Posted by: Kermit Lind | Jul 3, 2017 9:02:21 AM

[Second try] “What is the relationship between regulating uses and changing business models of traditional industries?” Great question, Stephen. The use of residential property as a commodity for manufacturing securities out of batches of mortgage-backed debt securities includes the practice by financial institutions of disclaiming ownership responsibilities when they take control of and title to defective houses abandoned by debtors, sometimes at the demand or due to threats of creditors. I have heard lawyers for financial institutions holding recorded title to properties condemned for nuisance conditions plead that their clients are not subject to local housing and environmental codes because they are not occupying the vacant property and they hold title for purposes other than occupancy. Their business plan doesn’t include code compliance. Use, the argument goes, is flexible so as to have code compliance not required of banks make of foreclosure judgments and REO property. This alleged exemption results in houses being vacant without maintenance by any person for indefinite periods (often for years), leading to the property being reduced to waste and to it harming surrounding property interests, the property tax base and the lives of persons nearby.
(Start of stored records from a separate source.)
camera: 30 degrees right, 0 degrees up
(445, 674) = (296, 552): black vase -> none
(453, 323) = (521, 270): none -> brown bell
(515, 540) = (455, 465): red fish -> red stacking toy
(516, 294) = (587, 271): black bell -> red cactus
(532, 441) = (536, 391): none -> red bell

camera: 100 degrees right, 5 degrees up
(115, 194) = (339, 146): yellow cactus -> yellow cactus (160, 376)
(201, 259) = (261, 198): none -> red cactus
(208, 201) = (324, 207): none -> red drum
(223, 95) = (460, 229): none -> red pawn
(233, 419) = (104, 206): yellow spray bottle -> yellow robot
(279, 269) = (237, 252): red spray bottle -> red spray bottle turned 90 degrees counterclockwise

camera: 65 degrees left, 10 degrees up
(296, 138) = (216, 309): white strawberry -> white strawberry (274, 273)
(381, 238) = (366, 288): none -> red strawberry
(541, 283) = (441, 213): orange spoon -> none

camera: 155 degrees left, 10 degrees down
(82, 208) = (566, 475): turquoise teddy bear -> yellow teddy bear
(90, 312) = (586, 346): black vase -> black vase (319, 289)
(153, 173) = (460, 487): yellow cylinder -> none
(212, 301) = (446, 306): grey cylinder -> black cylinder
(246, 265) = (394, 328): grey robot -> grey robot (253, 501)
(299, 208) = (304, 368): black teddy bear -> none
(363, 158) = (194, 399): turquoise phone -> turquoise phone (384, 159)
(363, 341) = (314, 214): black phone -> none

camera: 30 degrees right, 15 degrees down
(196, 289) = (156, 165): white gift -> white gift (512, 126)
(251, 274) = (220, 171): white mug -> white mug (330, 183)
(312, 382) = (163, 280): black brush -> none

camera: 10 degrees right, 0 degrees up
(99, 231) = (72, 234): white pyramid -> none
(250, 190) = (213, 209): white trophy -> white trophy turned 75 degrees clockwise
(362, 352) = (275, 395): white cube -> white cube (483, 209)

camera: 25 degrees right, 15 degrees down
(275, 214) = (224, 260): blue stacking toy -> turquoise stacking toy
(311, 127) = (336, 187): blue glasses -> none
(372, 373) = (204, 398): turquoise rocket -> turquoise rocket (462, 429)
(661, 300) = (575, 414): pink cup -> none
When the bank-owners determine their wasted property has no profitable use, the bank may abandon its legal interest, sell the debt as junk to another debt collector and let the public deal with the remaining nuisance conditions. This view of law would create a “right to maintain a nuisance”—a privilege of noncompliance with public laws protecting property rights and public rights to health, safety and welfare expressed in local anti-nuisance regulations for the benefit of private profit-making trumps the legal rights of other land users and occupiers. Keeping the question of this business practice from being litigated has been fought and avoided by big banks. So we are still faced with the question of how to regulate residential property use in the context of business models that produce property blight, especially in weak markets.